While Moon was alive, The Who performed with four members. Afterwards, he was replaced by Small Faces/Faces drummer Kenney Jones and later Simon Phillips. The Who also added keyboardist John “Rabbit” Bundrick to the live band. The Who’s drum position is currently occupied by Zak Starkey, son of Ringo Starr.

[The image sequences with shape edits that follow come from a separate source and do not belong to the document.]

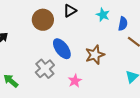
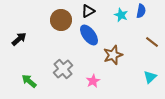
blue semicircle: (123, 24) -> (141, 11), moved
blue ellipse: (62, 49) -> (89, 35), moved

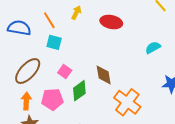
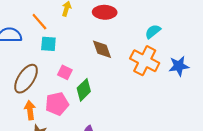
brown diamond: (104, 75) -> (102, 49), moved
orange cross: (127, 102) -> (145, 61), moved

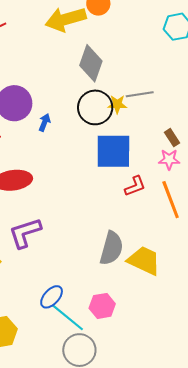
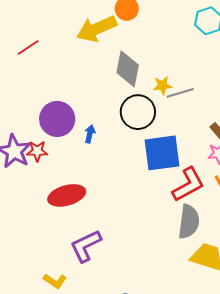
yellow star: (117, 104) -> (162, 86), moved
red L-shape: (135, 186) -> (188, 185), size x1.6
gray semicircle: (112, 248) -> (189, 222), moved

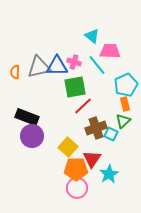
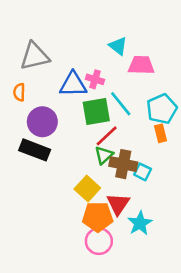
cyan line: (97, 65) -> (121, 104), moved
gray triangle: (39, 67) -> (35, 56), moved
green triangle: (123, 121) -> (104, 155), moved
brown cross: (96, 128) -> (123, 164), turned 30
purple circle: (32, 136) -> (42, 122), moved

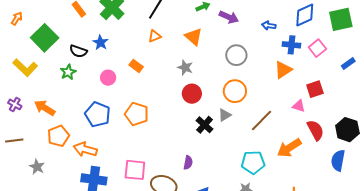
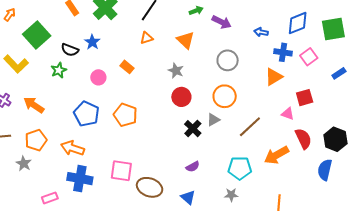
orange pentagon: (58, 136) -> (36, 140), moved
purple semicircle: (188, 163) -> (193, 167), moved, turned 48

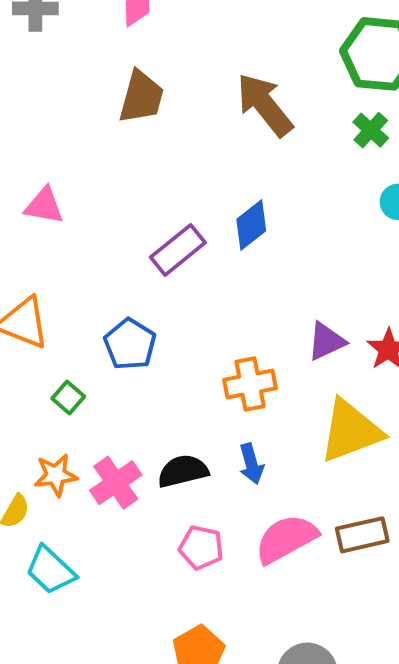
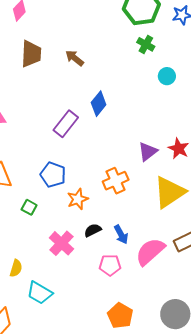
brown arrow: (265, 105) -> (75, 58), moved, size x0.6
blue arrow: (251, 464) -> (121, 234), moved
black semicircle: (183, 471) -> (93, 230), size x0.7
orange star: (56, 475) -> (78, 199), moved

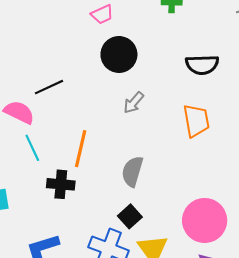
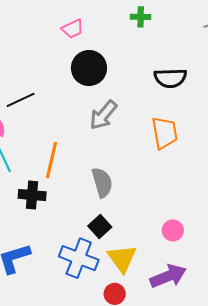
gray arrow: (134, 103) -> (103, 115), size x1.4
gray semicircle: (132, 171) -> (102, 182), turned 148
pink circle: (205, 220) -> (173, 230), size x0.5

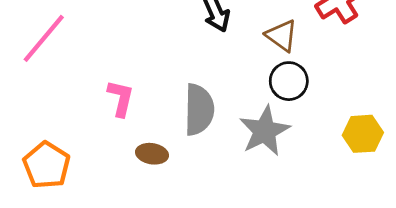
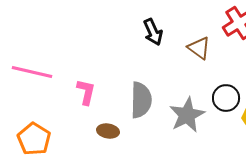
pink line: (44, 38) -> (32, 72), moved, turned 63
black circle: (289, 81) -> (226, 98), moved

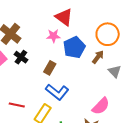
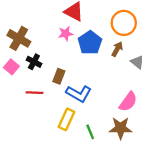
brown rectangle: (50, 68) -> (59, 76), moved
red line: (17, 105) -> (34, 93), moved

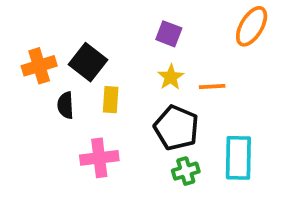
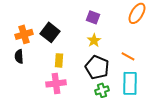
orange line: (212, 86) -> (128, 56), moved, turned 32
yellow rectangle: (111, 100) -> (59, 60), moved
black semicircle: (65, 105) -> (19, 56), moved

Starkey was taught by Moon and referred to him as Uncle Keith.

Daltrey recorded a song, “Under a Raging Moon”, as a tribute to Moon and the “middle bar” in the London Astoria is named after him.

A biography was written about Moon by Tony Fletcher, entitled Dear Boy: The Life of Keith Moon. “Dear Boy” became a catchphrase of Moon’s when he started affecting a pompous English accent around 1969, particularly when ordering drinks.[19]

In early 2006, Moon’s signature Pictures of Lily drum kit was reissued by Premier Percussion under the name Spirit of Lily.

Moon’s ex-wife, Kim, was married to Ian McLagan of the Faces in 1978, the year that Moon died. She was killed in a traffic collision near Austin, Texas on August 2, 2006.

Moon’s daughter, Mandy, is married to a graphic artist. She has two daughters and lives in Southern California.

Daltrey is producing a biopic about Moon called See Me Feel Me: Keith Moon Naked for Your Pleasure, which will be released in 2009. Comedian Mike Myers will play the main role.